Ron Swanson, on the other hand, was born to be a moustached god.
They were in City Hall, which meant Ben was absolutely not going to be staring at it - but he couldn't stop thinking about it. A thousand questions were swimming through his mind. How did Ron chose the shape? Did he wax? Did he have a special comb? Did he dye it? He didn't seem like a guy that would dye his moustache but then, nothing about Ron really made sense. If nothing else, Ron's the first person whose ever been pleased to see him.
So, after the meeting's over - and this Leslie Knope character had whisked herself through the door in a blur of enraged, exhausting energy - Ben finds himself hanging around, mutually avoiding the gaze of the suddenly very busy people at their desks. Hangs around until Ron pops out of his office and then asks Ron something he never, ever asks when he visits a new town, because the answers invariably led him to the crappiest spot the locals can think of.
"Is there any place here I can get a good steak dinner?" Ben was really, really tired of the places that served only mushrooms and tofu - the only kinds of places Chris would ask about and thus the only kinds of places Ben had eaten in months.

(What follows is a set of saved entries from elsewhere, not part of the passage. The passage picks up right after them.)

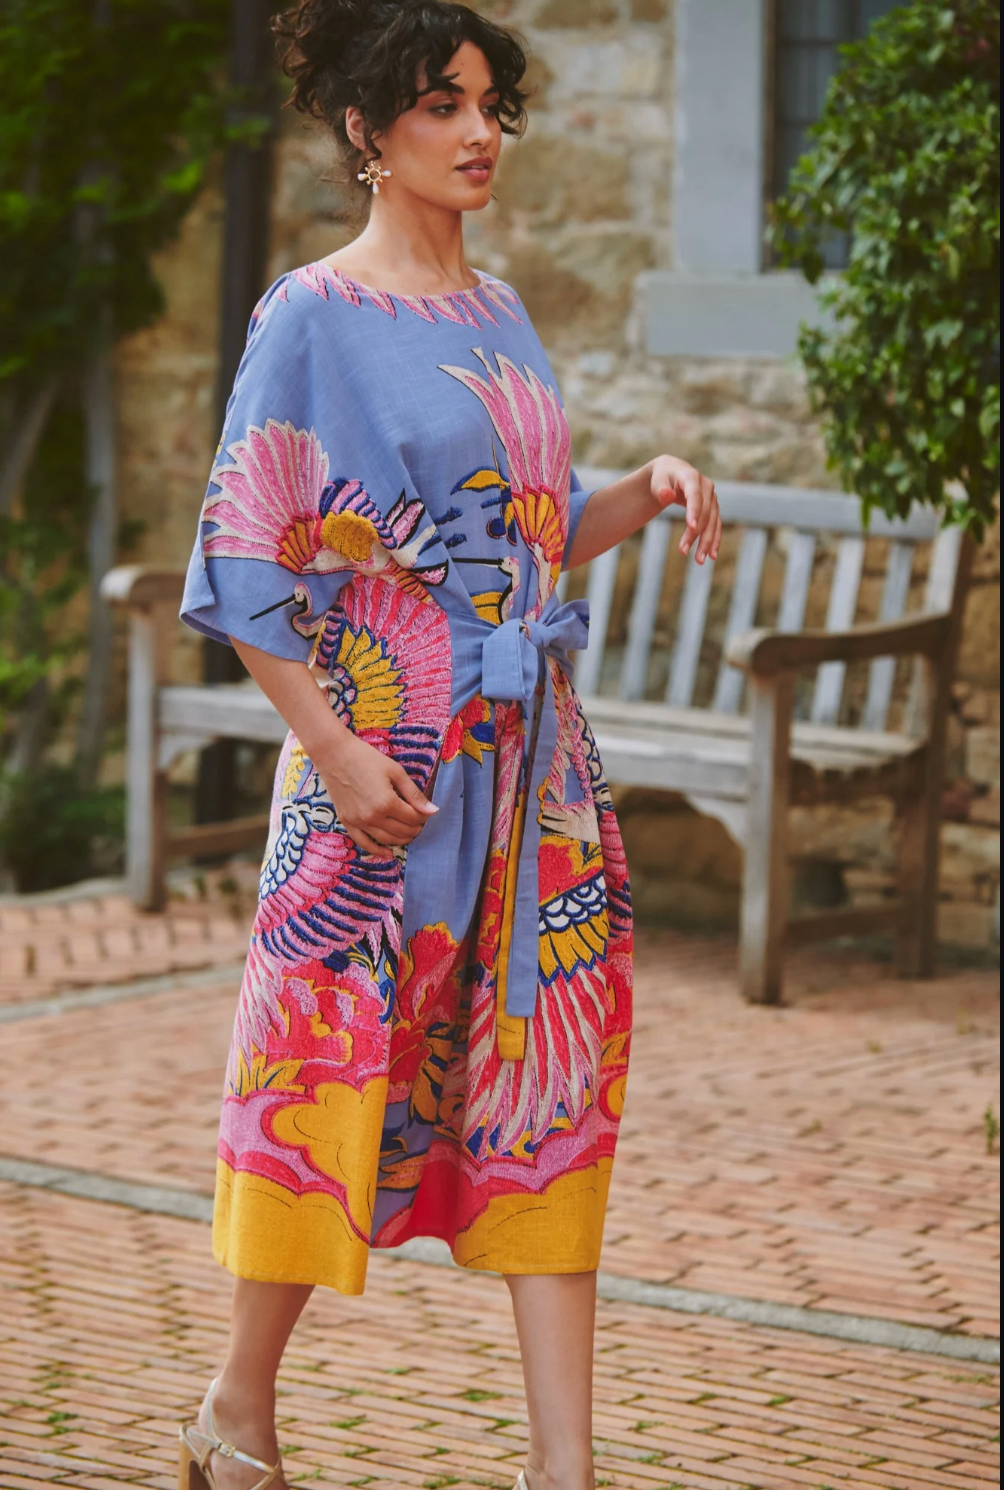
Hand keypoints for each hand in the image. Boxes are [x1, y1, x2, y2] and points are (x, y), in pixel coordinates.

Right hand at [315, 727, 436, 855]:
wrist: (334, 754)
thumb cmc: (366, 758)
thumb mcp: (395, 771)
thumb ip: (414, 794)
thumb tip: (433, 811)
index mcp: (387, 802)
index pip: (413, 818)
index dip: (423, 817)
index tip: (427, 813)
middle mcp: (373, 816)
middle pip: (402, 831)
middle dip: (415, 829)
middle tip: (421, 824)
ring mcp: (358, 821)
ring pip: (386, 840)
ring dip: (401, 840)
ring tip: (409, 835)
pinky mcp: (347, 822)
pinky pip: (363, 843)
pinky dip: (377, 850)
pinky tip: (388, 853)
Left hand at [649, 455, 721, 563]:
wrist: (672, 472)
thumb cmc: (662, 478)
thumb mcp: (657, 481)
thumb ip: (661, 489)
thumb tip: (667, 496)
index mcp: (691, 476)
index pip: (695, 495)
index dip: (694, 510)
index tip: (691, 527)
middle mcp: (706, 486)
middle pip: (704, 512)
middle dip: (695, 533)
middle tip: (683, 551)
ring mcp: (712, 498)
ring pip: (712, 522)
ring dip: (706, 541)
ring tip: (699, 560)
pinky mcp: (713, 508)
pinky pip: (716, 525)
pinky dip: (714, 540)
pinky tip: (711, 555)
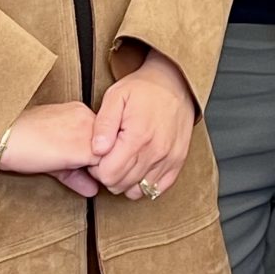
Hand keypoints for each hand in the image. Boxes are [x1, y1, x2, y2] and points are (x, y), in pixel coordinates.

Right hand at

It wasn't that he had anything against them ... but sometimes, a guy - a non-Chris-guy - just wanted meat.
Ron's eyes lit up like a jedi lightsaber. "Son. For what you're doing here today, I'm not just going to recommend a place to you. I am going to treat you to the best goddamn steak dinner in Pawnee. Tomorrow night. Tonight, you’re going to the Snakehole Lounge"
He’d been in Pawnee for less than 24 hours and Ben Wyatt had discovered several facts.
Fact the first: Ron Swanson had an amazing moustache. Fact the second: Pawnee was in really, really bad financial shape. Fact the third: Ron Swanson did not take no for an answer. Fact the fourth: despite the name, The Snakehole Lounge was not actually a gay bar. A fifth, barely acknowledged fact, was that Ben found himself slightly disappointed. A sixth fact was that Leslie Knope was very, very loud when she was drunk.
The yelling, however, was pretty much par for the course - nobody wants you here, you’re a jerk, blah blah blah. Pretty much the same thing Ben had heard at every town before. Just … usually he didn’t hear it in tones quite so loud and usually it was from people who were sober. It was actually quite refreshing to have it from someone who was drunk. Well, fifty percent refreshing, fifty percent depressing and Ben figures now’s a good a time as any to head back to the hotel.
He turned to go, figuring he can slip out, maybe get a head start on tomorrow’s excel spreadsheets, when a heavy arm falls across his shoulders. “Hey. Don’t forget. Tomorrow - me, you, the best steak dinner in Pawnee.”
Ben didn't consider himself a particularly sheltered guy - he'd been around. But this was clearly the biggest he'd ever seen. It was huge. It was - it was a little overwhelming, to be honest, and he wasn't even sure where to begin.
Ron was looking at him, his eyes bright with excitement. "Well?"
"I have to admit, I'm impressed. You said the biggest steak in town - this could be the biggest steak in the world."
Ron was busy tucking a napkin into his shirt collar, but he stopped a second to smirk at Ben. "Well, it doesn't compare to Mulligans ..." Ben watched, fascinated as Ron's eyes glazed over for a second.
Then Ron shook his head and blew out air with a snort. It made the moustache quiver. "But it's a damn good steak, son. Dig in. Don't waste your time on those ... green things. Now tell me. What's the biggest budget you've ever slashed to the bone?"